Tâche à réaliser
Pouvez-vous recopier mot pour mot, dans le texte sur la sagne ci-dessous, le passage allant de « La sagne, emblème » jusqu'à « manade des Iscles. » ?

Texte source
:::

La sagne, emblème des étangs de Gallician
Texte Jacques Maigne – Photos B. Bouyé et S. Baudouin SMCG
Paru dans le Journal des Halles n° 5 – Février-Mars 2010
Arrêt sur image, bulle magique. Ici, à deux pas, sous nos yeux, le cœur de la Petite Camargue, diminutif attendri, est une vaste zone humide de près de 4 000 hectares qui court entre Saint-Gilles et le pont des Tourradons, entre Franquevaux et Gallician, hameau viticole de Vauvert, entre le canal du Rhône à Sète et la manade des Iscles.
Le marais, réparti entre étangs du Charnier et Scamandre, coupé au cordeau par le chemin départemental 779, plus vaste roselière naturelle de France, est un sanctuaire d’oiseaux – foulques, canards, hérons dont le mystérieux butor-, un havre d’espèces aquatiques -sandres, anguilles, tortues cistudes-, et aussi un vaste terrain de jeu pour ragondins qui n’ont guère de prédateurs, hormis les pare-chocs des voitures de passage.Un monde entre ciel et eau, une frontière entre la Costière des mas viticoles et le littoral balnéaire, une parenthèse suspendue hors
du temps.

:::

Enregistrements conservés
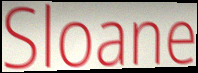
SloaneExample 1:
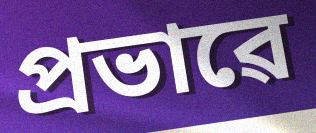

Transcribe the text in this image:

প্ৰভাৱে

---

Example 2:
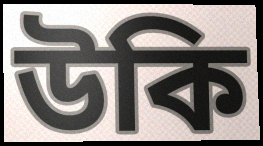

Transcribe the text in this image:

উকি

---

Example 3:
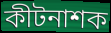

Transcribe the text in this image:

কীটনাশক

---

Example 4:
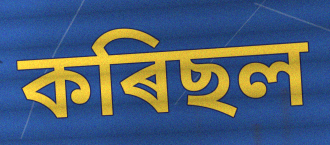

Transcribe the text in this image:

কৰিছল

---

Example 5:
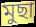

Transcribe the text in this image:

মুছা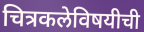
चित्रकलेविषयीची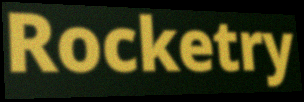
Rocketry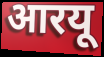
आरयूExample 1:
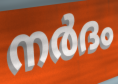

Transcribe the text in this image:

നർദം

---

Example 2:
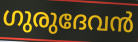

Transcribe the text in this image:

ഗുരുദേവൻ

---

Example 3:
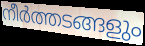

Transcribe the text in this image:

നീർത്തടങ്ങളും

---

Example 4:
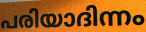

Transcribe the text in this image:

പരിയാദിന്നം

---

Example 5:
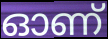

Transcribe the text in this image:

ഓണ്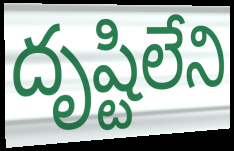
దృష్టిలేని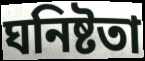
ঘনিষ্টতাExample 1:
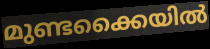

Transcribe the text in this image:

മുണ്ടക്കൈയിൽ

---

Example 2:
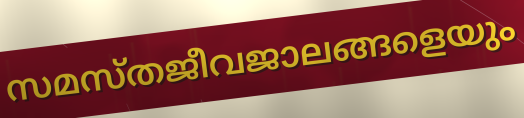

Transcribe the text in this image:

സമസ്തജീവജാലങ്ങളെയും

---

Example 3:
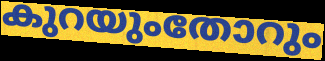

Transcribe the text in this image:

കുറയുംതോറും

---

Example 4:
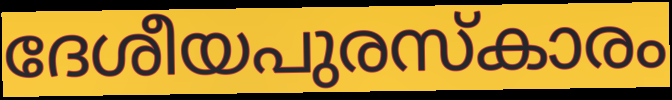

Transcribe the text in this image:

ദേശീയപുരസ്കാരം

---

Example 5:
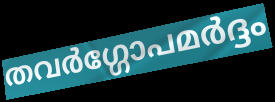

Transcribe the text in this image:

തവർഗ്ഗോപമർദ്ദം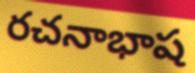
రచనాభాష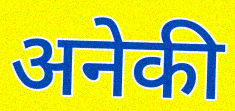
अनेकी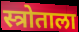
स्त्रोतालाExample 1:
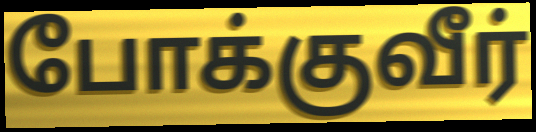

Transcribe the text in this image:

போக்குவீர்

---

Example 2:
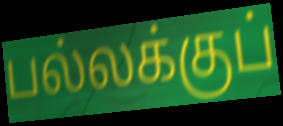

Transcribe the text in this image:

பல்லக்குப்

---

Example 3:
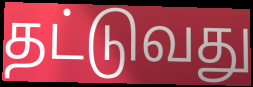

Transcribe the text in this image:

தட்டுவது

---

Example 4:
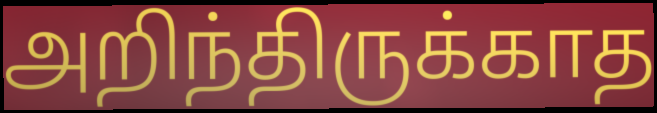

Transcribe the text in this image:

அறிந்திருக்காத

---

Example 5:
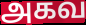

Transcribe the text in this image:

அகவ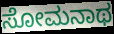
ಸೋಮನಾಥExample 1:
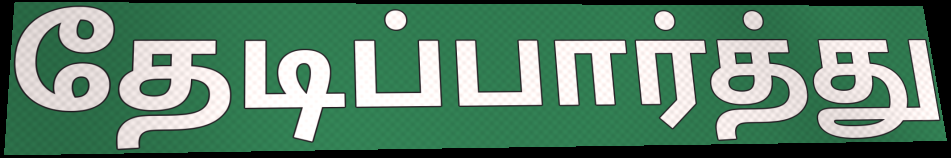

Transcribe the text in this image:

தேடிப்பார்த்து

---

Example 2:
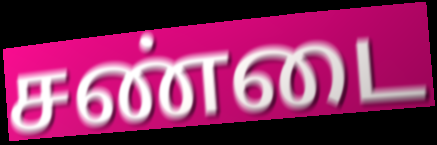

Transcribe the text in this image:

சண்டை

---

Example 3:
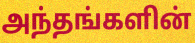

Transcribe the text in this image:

:::

Solution proposée
La sagne, emblème des étangs de Gallician
Texte Jacques Maigne – Photos B. Bouyé et S. Baudouin SMCG
Paru dans le Journal des Halles n° 5 – Février-Mars 2010
Arrêt sur image, bulle magique. Ici, à deux pas, sous nos yeux, le cœur de la Petite Camargue, diminutif attendri, est une vaste zone humide de près de 4 000 hectares qui court entre Saint-Gilles et le pont des Tourradons, entre Franquevaux et Gallician, hameau viticole de Vauvert, entre le canal du Rhône à Sète et la manade des Iscles.